I once tried to kill an Athlon 3200+ by toying around with various OCs and degrees of heatsink connection. I was able to run the CPU with the cooler on but no thermal paste, and the fan just sitting off to the side, but once I removed the heatsink from the CPU, the system thermally shut down almost instantly.

That was from the era (130nm process node) where thermal density wasn't much of an issue. Compare that to your 22nm 4770K or modern 7nm CPUs!!
 
So now I have a heatsink installed, it's doing the same thing when the 8pin EPS is plugged in. However, there's progress, if I unplug the EPS, it turn on for 3 whole seconds, instead of half a second. It also keeps rebooting, whereas it didn't before, power would just stop Any ideas?
 

now that you have the needed parts, you can troubleshoot. this usually covers most new build gremlins. go down the list every step, step 17 is important, the motherboard will help if you know how to listen.

you can bodge together a speaker for testing and buy a dedicated speaker later.
they used to come with every case and motherboard.
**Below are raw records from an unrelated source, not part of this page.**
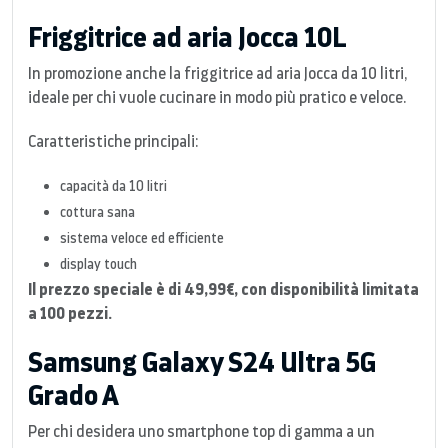
Friggitrice ad aria Jocca 10L
In promozione anche la friggitrice ad aria Jocca da 10 litri,
ideale per chi vuole cucinare in modo più pratico e veloce.
Caratteristiche principali:
capacità da 10 litri
cottura sana
sistema veloce ed efficiente
display touch
Il prezzo speciale è di 49,99€, con disponibilità limitata
a 100 pezzi.
Samsung Galaxy S24 Ultra 5G
Grado A
Per chi desidera uno smartphone top di gamma a un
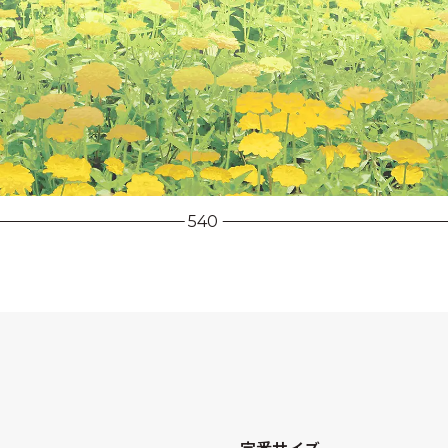
540
定番サイズ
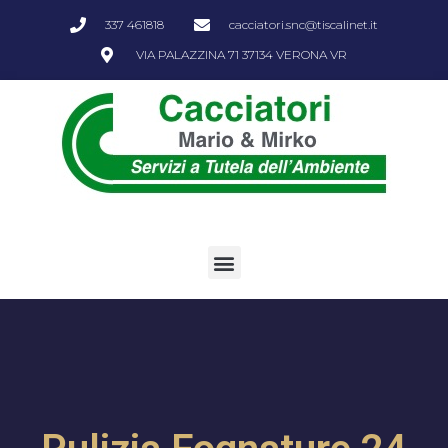
337 461818
cacciatori.snc@tiscalinet.it
VIA PALAZZINA 71 37134 VERONA VR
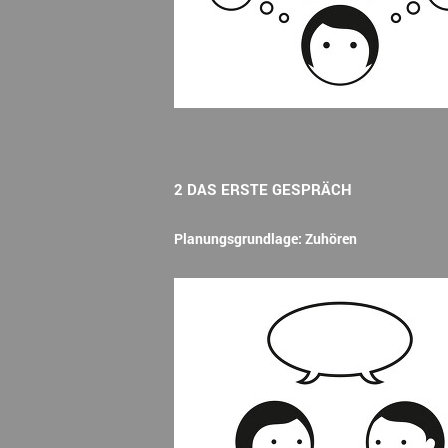
2 DAS ERSTE GESPRÄCH
Planungsgrundlage: Zuhören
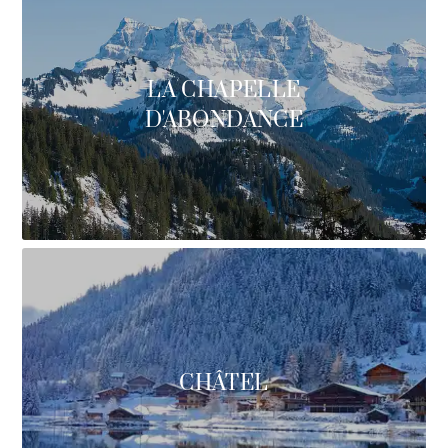
LA CHAPELLE
D'ABONDANCE
CHÂTEL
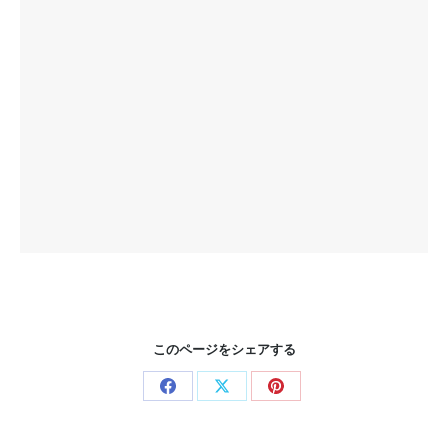
このページをシェアする
Share
Share
Share
on
on
on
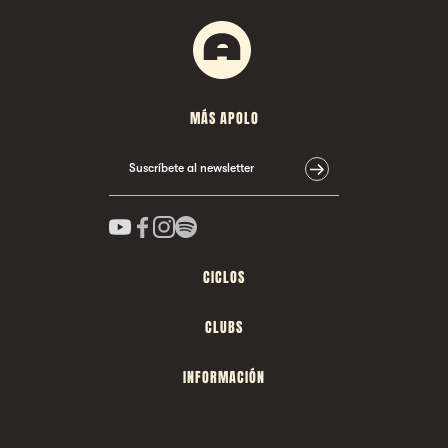
MÁS APOLO
Suscríbete al newsletter
CICLOS
CLUBS
INFORMACIÓN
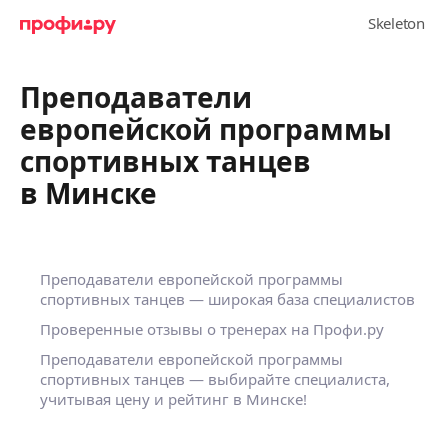
Преподаватели
европейской программы
спортивных танцев
в Минске
Преподаватели европейской программы
спортивных танцев — широкая база специалистов
Проверенные отзывы о тренерах на Профи.ру
Преподаватели европейской программы
спортивных танцев — выбирайте специалиста,
учитывая цену и рейтинг в Минске!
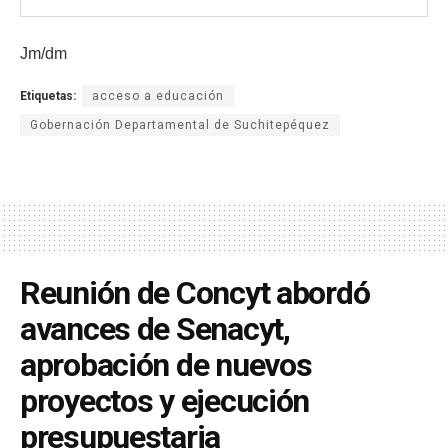
Jm/dm
Etiquetas:
acceso a educación
Gobernación Departamental de Suchitepéquez
Reunión de Concyt abordó
avances de Senacyt,
aprobación de nuevos
proyectos y ejecución
presupuestaria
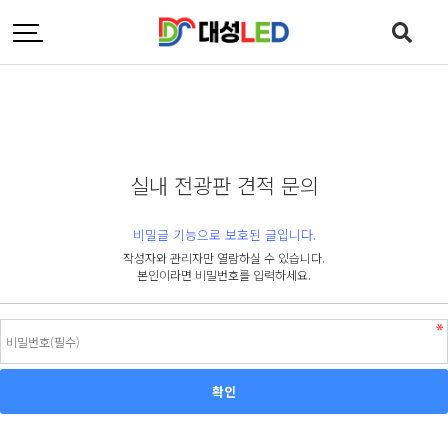
실내 전광판 견적 문의
비밀글 기능으로 보호된 글입니다.
작성자와 관리자만 열람하실 수 있습니다.
본인이라면 비밀번호를 입력하세요.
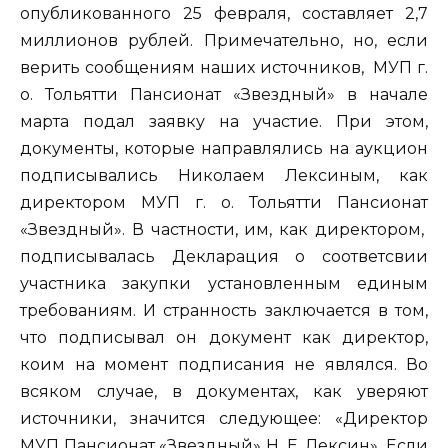
опубликованного 25 февраля, составляет 2,7
миллионов рублей. Примечательно, но, если
верить сообщениям наших источников, МУП г.
о. Тольятти Пансионат «Звездный» в начале
марта подал заявку на участие. При этом,
документы, которые направлялись на аукцион
подписывались Николаем Лексиным, как
директором МУП г. о. Тольятти Пансионат
«Звездный». В частности, им, как директором,
подписывалась Декларация о соответсвии
участника закупки установленным единым
требованиям. И странность заключается в том,
что подписывал он документ как директор,
коим на момент подписания не являлся. Во
всяком случае, в документах, как уверяют
источники, значится следующее: «Директор
МУП Пансионат «Звездный» Н. Е. Лексин». Если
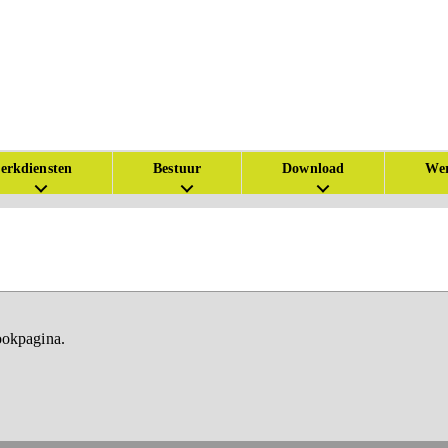
erkdiensten
Bestuur
Download
Wer
ookpagina.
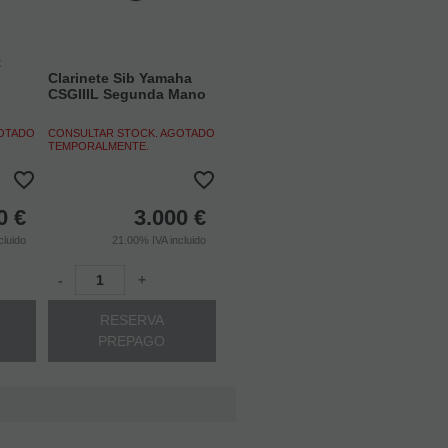
t
Clarinete Sib Yamaha
CSGIIIL Segunda Mano
GOTADO
CONSULTAR STOCK. AGOTADO
TEMPORALMENTE.
0
€
3.000
€
cluido
21.00%
IVA incluido
-
+
RESERVA
PREPAGO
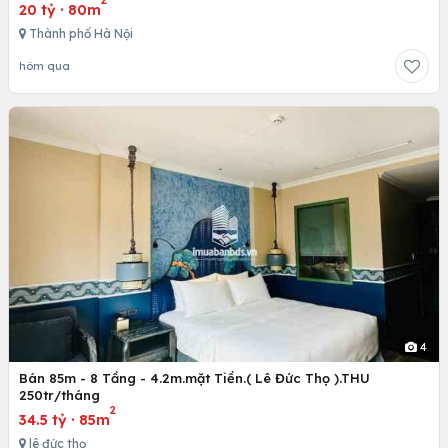
20 tỷ
·
80m
Thành phố Hà Nội
hôm qua
4
Bán 85m - 8 Tầng - 4.2m.mặt Tiền.( Lê Đức Thọ ).THU
250tr/tháng
2
34.5 tỷ
·
85m
lê đức thọ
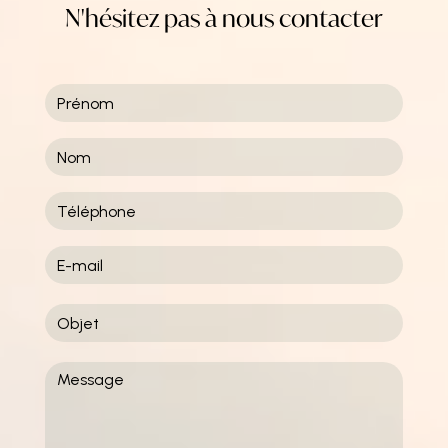
N'hésitez pas à nous contacter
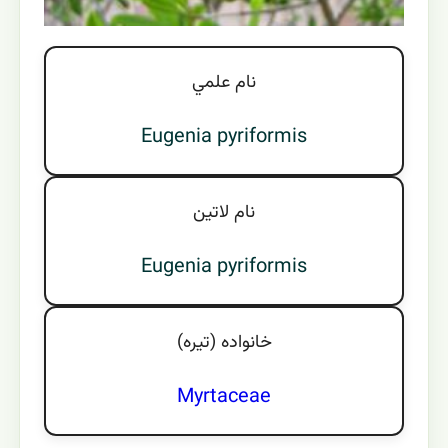
نام علمي
Eugenia pyriformis
نام لاتين
Eugenia pyriformis
خانواده (تيره)
Myrtaceae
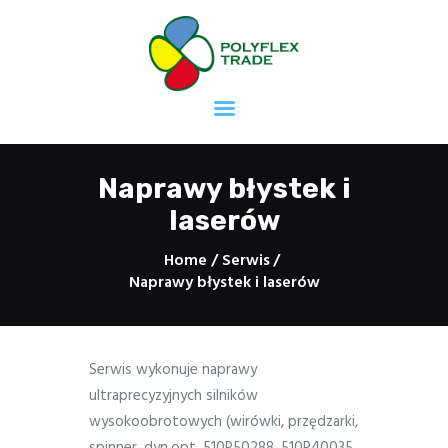
Strona główna
Mieszalnia Farb
Druk offsetowy
Naprawy błystek i
Druk fleksograficzny
laserów
Druk sitodrukowy
Home
Serwis
Druk taśm
Naprawy błystek i laserów
samoprzylepnych
Masy uszczelniające
Kleje
Kontakt
Serwis wykonuje naprawy
ultraprecyzyjnych silników
Kariera
wysokoobrotowych (wirówki, przędzarki,
spinner, dyn.opt, 510P50288, 510P40035,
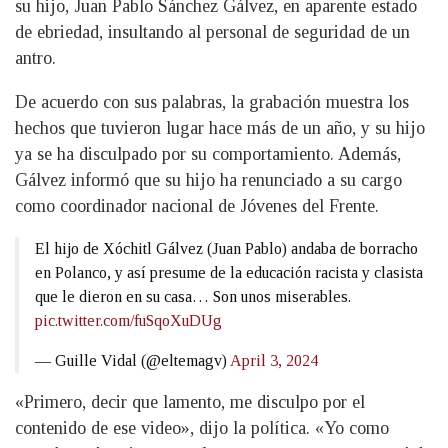
su hijo, Juan Pablo Sánchez Gálvez, en aparente estado
de ebriedad, insultando al personal de seguridad de un
antro.
De acuerdo con sus palabras, la grabación muestra los
hechos que tuvieron lugar hace más de un año, y su hijo
ya se ha disculpado por su comportamiento. Además,
Gálvez informó que su hijo ha renunciado a su cargo
como coordinador nacional de Jóvenes del Frente.
El hijo de Xóchitl Gálvez (Juan Pablo) andaba de borracho
en Polanco, y así presume de la educación racista y clasista
que le dieron en su casa… Son unos miserables.
pic.twitter.com/fuSqoXuDUg
— Guille Vidal (@eltemagv)
April 3, 2024
«Primero, decir que lamento, me disculpo por el
contenido de ese video», dijo la política. «Yo como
canned diagnostic speaker rant: speaker making 101
The diagnostic speaker is the motherboards main diagnostic feedback device.
the motherboard may be telling you where the problem is.
my speakers have this plug
http://images.crutchfieldonline.com/graphics/infolib/homelib/hSpeakerSpringClip.jpg
I use lamp wire but any stranded wire will do. literally any stranded wires. strip one end like so
http://www.antiquelampco.com/Shades/CordColors.jpg
attach the stripped end into the speaker spring clips on the speaker.
the other end of the wire should be trimmed like so the semi strip
https://wesbellwireandcable.com/images/cutwire.png
by doing a semi strip the wire case is now the socket.
plug one wire to the first pin, and the second onto the fourth pin.